I'll try to explain the percentages to the best of my knowledge:
idle: should be obvious
user: the time the processes run in user space. That is loops and all in-memory operations
kernel: the time spent in kernel space. Everything I/O runs in kernel space, that is: reading & writing files, network communication, user I/O (when not sleeping), loading/forking new processes, ...
iowait: the time waiting for an I/O device to come ready. As long as this is 0, none of your processes had to wait for a disk to come ready, or was blocked by a slow net connection.
swap: if this is zero it basically means none of your processes had to be swapped out, so your current memory installation is enough.
From the definition of the "load". If nothing is running, the load is 0. Each process running or runnable adds 1 to the load, which then gets averaged over 1/5/15 minute(s). So a 1-minute load of 23.3 means that during the last minute there were on average 23.3 processes running or ready to run. Spread over 48 cores that's about half of them used, with the other half more or less idling away.
My server has to keep on processing the files as and when it arrives to the server. And the queue of pending shouldn't be long.
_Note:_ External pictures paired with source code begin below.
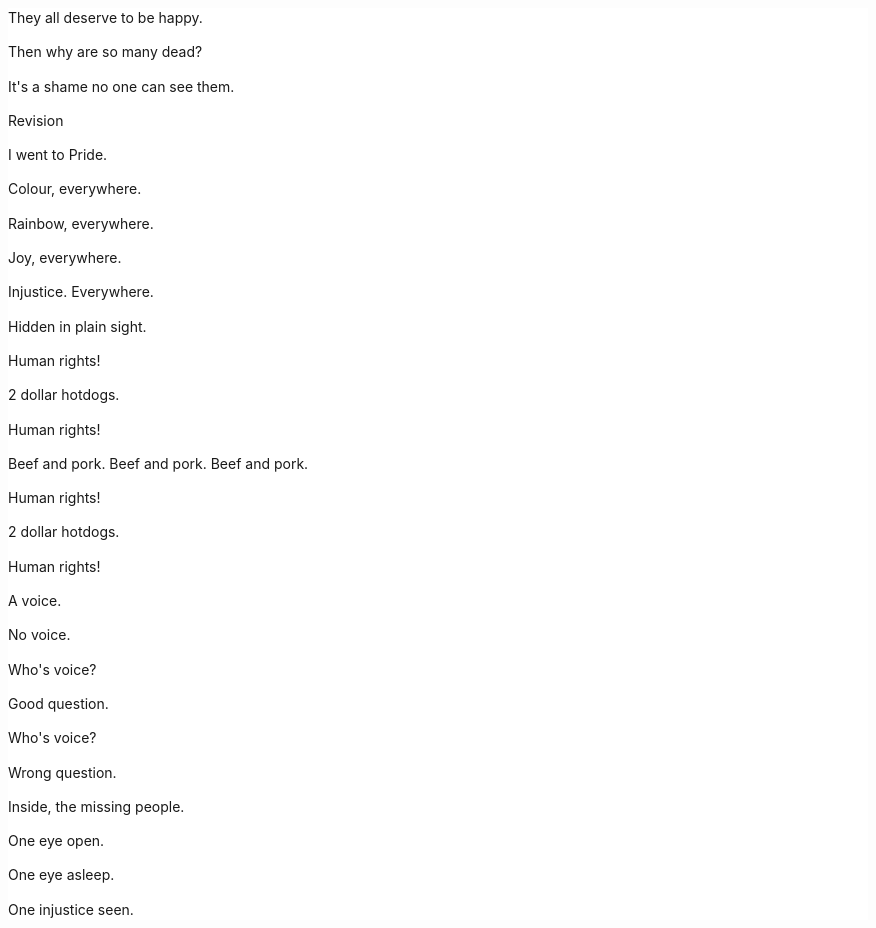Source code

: They all deserve to be happy.



Then why are so many dead?



It's a shame no one can see them.

Revision

I went to Pride.

Colour, everywhere. 

Rainbow, everywhere. 

Joy, everywhere. 

Injustice. Everywhere. 



Hidden in plain sight.



Human rights! 

2 dollar hotdogs.

Human rights!

Beef and pork. Beef and pork. Beef and pork.

Human rights!

2 dollar hotdogs.

Human rights!



A voice.

No voice.



Who's voice?

Good question.



Who's voice?

Wrong question.



Inside, the missing people.



One eye open. 

One eye asleep. 

One injustice seen. 

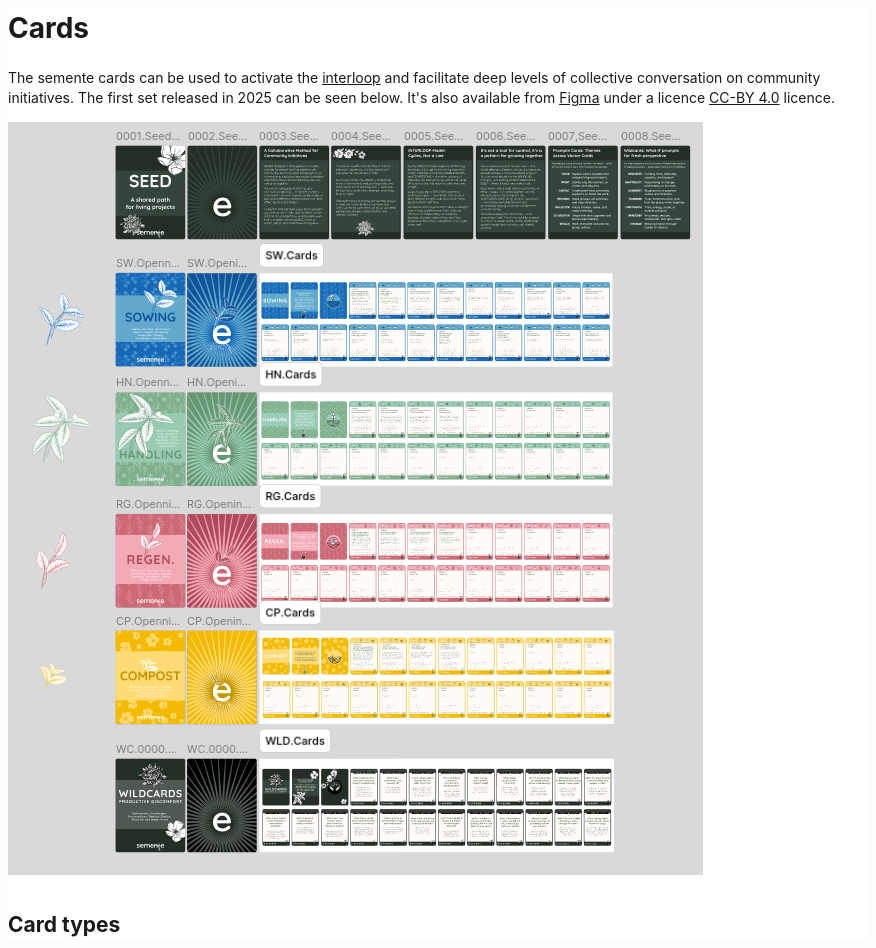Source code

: # Cards

The semente cards can be used to activate the [interloop](../interloop) and facilitate deep levels of collective conversation on community initiatives. The first set released in 2025 can be seen below. It's also available from [Figma](https://www.figma.com/design/6UaNh9tnCJpTi8UwRzhslG/Semente-V.4?node-id=0-1&t=BkKnDf2GTIINvvuG-1) under a licence [CC-BY 4.0](https://creativecommons.org/licenses/by/4.0/) licence.

![cards](cards.png)

## Card types
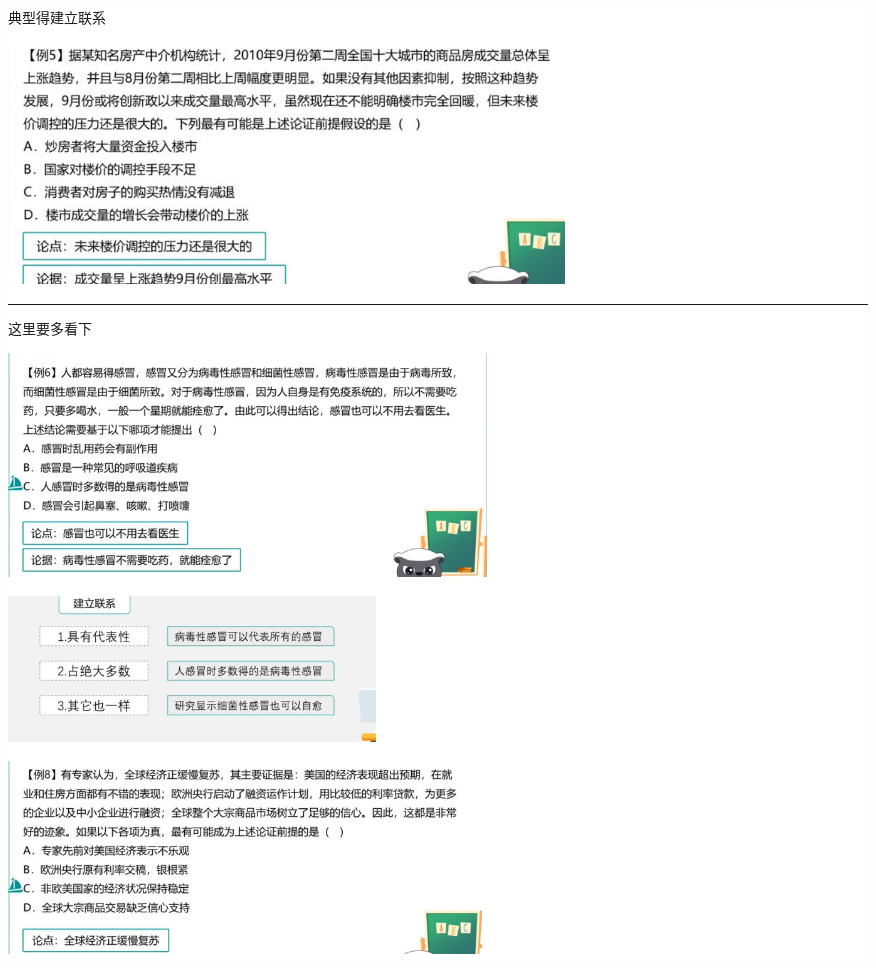 典型得建立联系

![image-20240110082030383](.images/image-20240110082030383.png)

----

这里要多看下

![image-20240110082048655](.images/image-20240110082048655.png)

![image-20240110082102414](.images/image-20240110082102414.png)

![image-20240110082129903](.images/image-20240110082129903.png)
That is i have to finish processing them as soon as possible than processing many files at a time.
To achieve this which is preffered, loading until i reach load avg 48 or keeping it less than 48, so multiple cpus can perform a task to complete it easy.
I have tried keeping it higher than 48, it does parallel processing but it takes lot of to complete a single task. that is not i wanted.
What do you mean by "load avg"? And when you quote specific numbers (somehow related to the number of CPU's in your server) what do you mean?
Are you expecting that your program (however number of processes it may spawn) will get distributed to different CPU's for processing without having to make specific compiler modifications to do so? If so, you are mistaken my friend.....
No, not nothing at all. Just not very much. By my definition, and please supply a better one if you have it, the base load is 0. Only running or runnable processes add to that, but not processes that are sleeping, eg because they're waiting for a timer to run out, or for user input.
Now, in your example you're showing a pretty idle machine (httpd with a total of 17 CPU seconds, while the machine is up for more than 2 days), with most processes waiting for some kind of external input or waking up occasionally (eg cron). That means the load counter isn't getting increased very much at each data point. And if the load is then averaged, the average seems to fall below 0.005 (because at that point it'd be rounded up to 0.01).
True. To tell you the truth, I have not been able to make any sense of Sun's definition for either pre or post Solaris 10's load averages. In general, from experience, I have found that machines that get slow once the load averages start approaching digits (even 3-4 for me has shown noticeably slow performance) - now I have never had the experience of a 48 core machine, but have plenty of experience with Netra series quad core servers.
I am not sure what you are asking me. But here are some pointers:
All your data is stored in the memory bank of the CPU that is running your program. Your program and all its spawned processes will be executed on a single CPU unless you compile it very specifically for multi-processor CPU's.
Generally the memory allocated for each CPU is by banks on the Sun boxes, and a particular CPU has a specific set of DIMM's dedicated to it. As long as your data structures (combined total) is not greater than the size of your memory bank (not counting the overhead space) you dont need to worry about it. In fact, when this space is exceeded, it will swap - so to the user this should be transparent. So you could potentially spwawn a thread for every single process you have.